▸ 次の課題:
• a. 軽減税率の調査に関する抜粋について、次の(i)〜(iii)がそれぞれ抜粋の内容と合っているかを「はい」か「いいえ」で答え、判断の根拠となる抜粋の語句をそのまま引用してください。(i) 新聞協会の調査に回答したのは1210人である。(ii) 新聞協会の調査は2013年1月に実施された。(iii) 毎日新聞はこの調査結果を紙面で取り上げなかった。
• b. 軽減税率の調査に関する抜粋のうち、「新聞協会は2013年1月15日」で始まる段落を、主な事実を残して箇条書きに書き直してください。

▸ 抜粋:
........

J-CASTニュースが行った新聞への軽減税率適用の可否を問うアンケート結果(2013年1月16~23日)。反対が圧倒的多数を占めた
J-CASTニュースが行った新聞への軽減税率適用の可否を問うアンケート結果(2013年1月16~23日)。反対が圧倒的多数を占めた

   新聞協会は2013年1月15日、2012年11月に実施した軽減税率導入についての調査結果を発表した。これによると、回答した1210人中84.0%が軽減税率を「導入すべきだ」または「どちらかというと導入した方がいい」とし、さらにこの導入賛成派1016人中の75.3%が、新聞・書籍を軽減税率の「対象にするべきだ」「どちらかというと対象にした方がいい」と答えたという。

   新聞協会ではこの結果を元に、

「先に新聞協会が実施した調査では、8割を超える国民が軽減税率の導入を求め、そのうち4分の3が新聞や書籍にも軽減税率を適用するよう望んでいます」

と述べ、これを新聞への軽減税率適用を求める論拠の1つに挙げている。

   各紙も翌16日、そろってこの調査結果を取り上げた。たとえば読売新聞では、「全国の成人男女1210人を対象に昨年11月に行った軽減税率に関する面接調査の結果」という説明付きで、その結果を詳細に掲載した。毎日新聞も「新聞に導入 65%肯定的」の見出しで、この数字を紹介している。

実際には7割近くの対象者が「無回答」

........

▸ 提供データ:
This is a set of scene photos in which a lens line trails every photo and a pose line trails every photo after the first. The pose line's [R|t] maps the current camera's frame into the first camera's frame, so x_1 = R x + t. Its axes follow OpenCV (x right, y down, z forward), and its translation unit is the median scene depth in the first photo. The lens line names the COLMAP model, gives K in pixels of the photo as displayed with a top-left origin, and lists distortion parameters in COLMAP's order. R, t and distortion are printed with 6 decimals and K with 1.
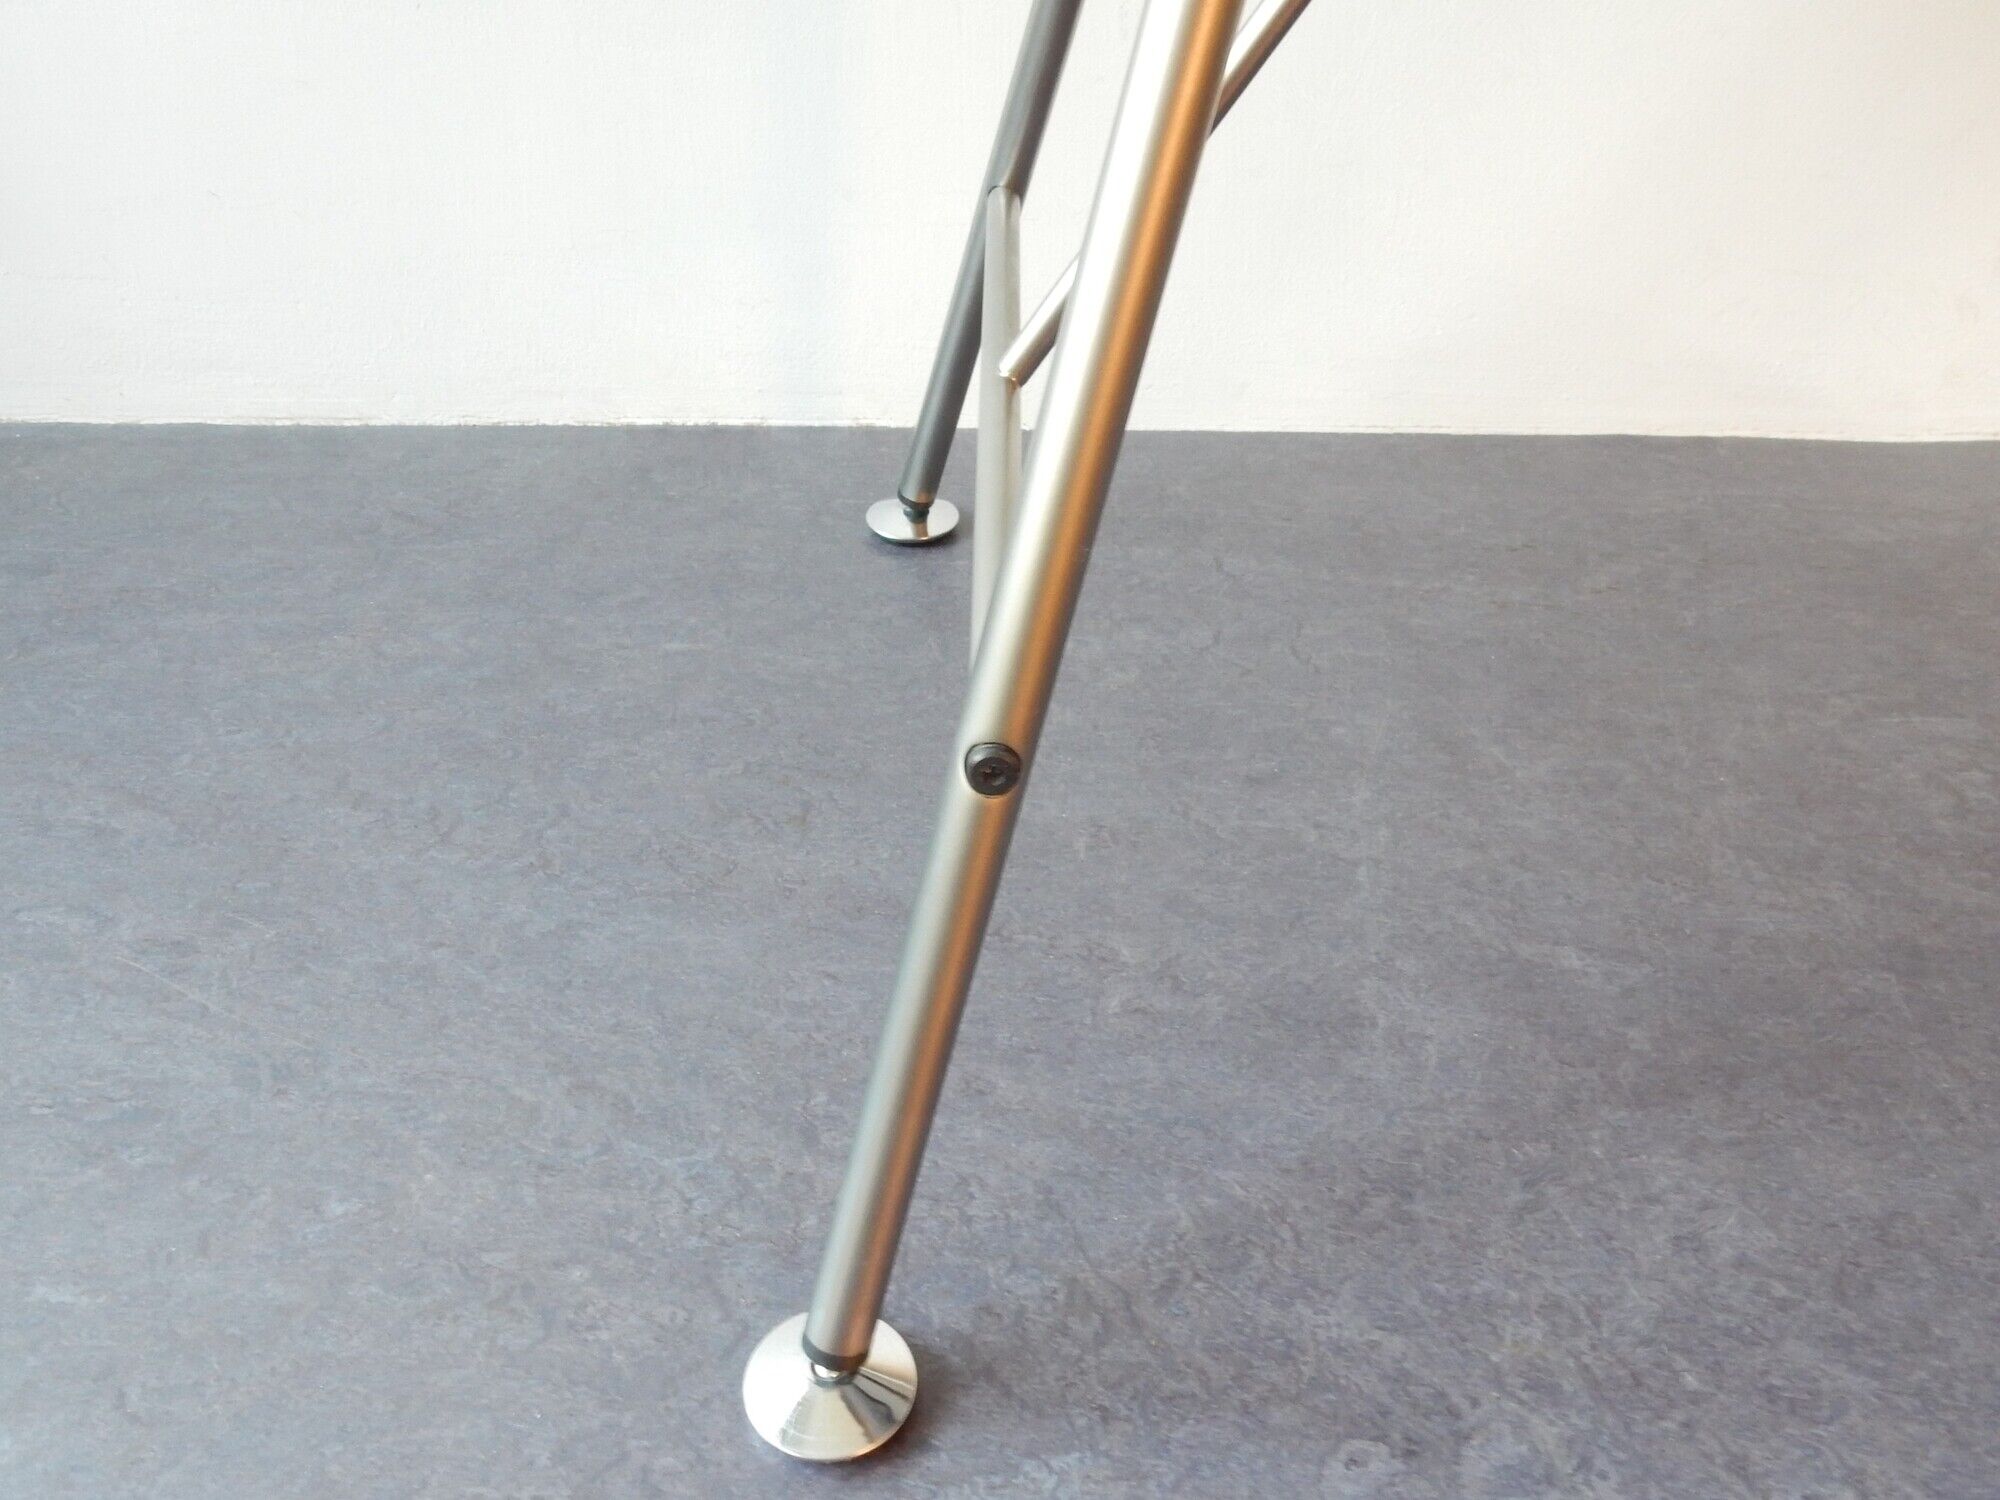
lens RADIAL K [[1699.4, 0, 924.0], [0, 1699.4, 744.3], [0, 0, 1]] dist [0.005425, -0.012824]
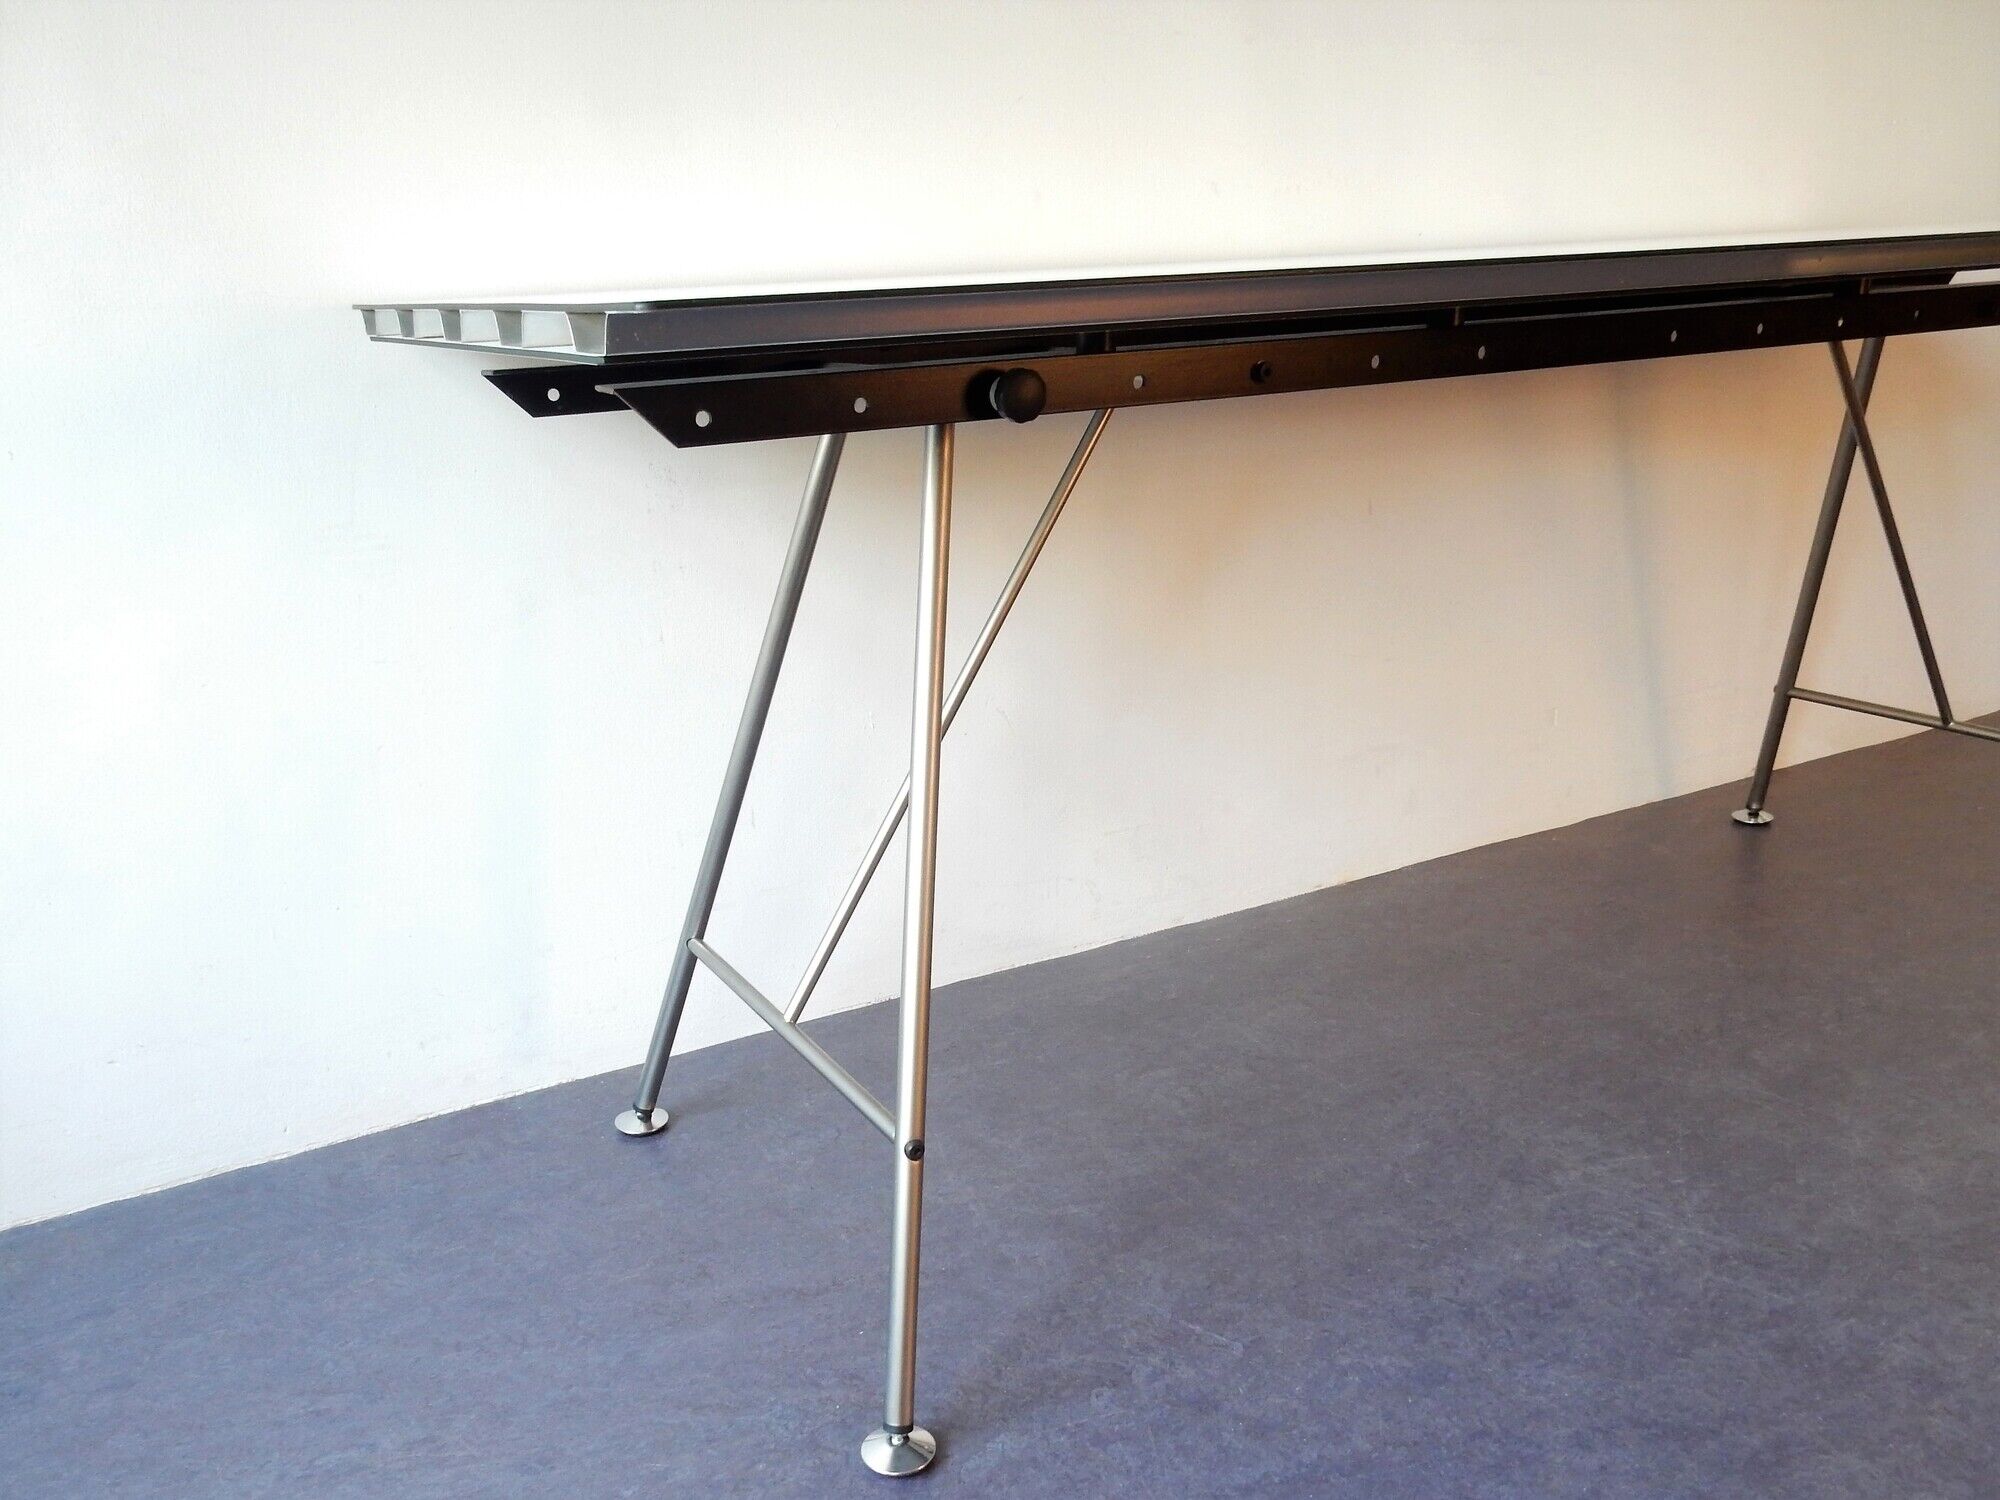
lens RADIAL K [[1699.4, 0, 924.0], [0, 1699.4, 744.3], [0, 0, 1]] dist [0.005425, -0.012824]
pose [[0.859107, -0.163033, 0.485135, -0.833233], [0.322510, 0.908475, -0.265821, 0.111655], [-0.397396, 0.384830, 0.833056, -1.094439]]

........

▸ 課題の解答:
• a.
(i) はい。「回答した1210人中84.0%が」
(ii) いいえ。「2012年11月に実施した軽減税率導入についての調査結果」
(iii) いいえ。「毎日新聞も「新聞に導入 65%肯定的」の見出しで、この数字を紹介している」

• b.
- 2013年1月15日、新聞協会が2012年11月に実施した軽減税率導入についての調査結果を発表した。
- 回答者1210人のうち84.0%が、軽減税率を「導入すべきだ」または「どちらかというと導入した方がいい」と答えた。
- 導入賛成派1016人のうち75.3%が、新聞・書籍を軽減税率の「対象にするべきだ」または「どちらかというと対象にした方がいい」と答えた。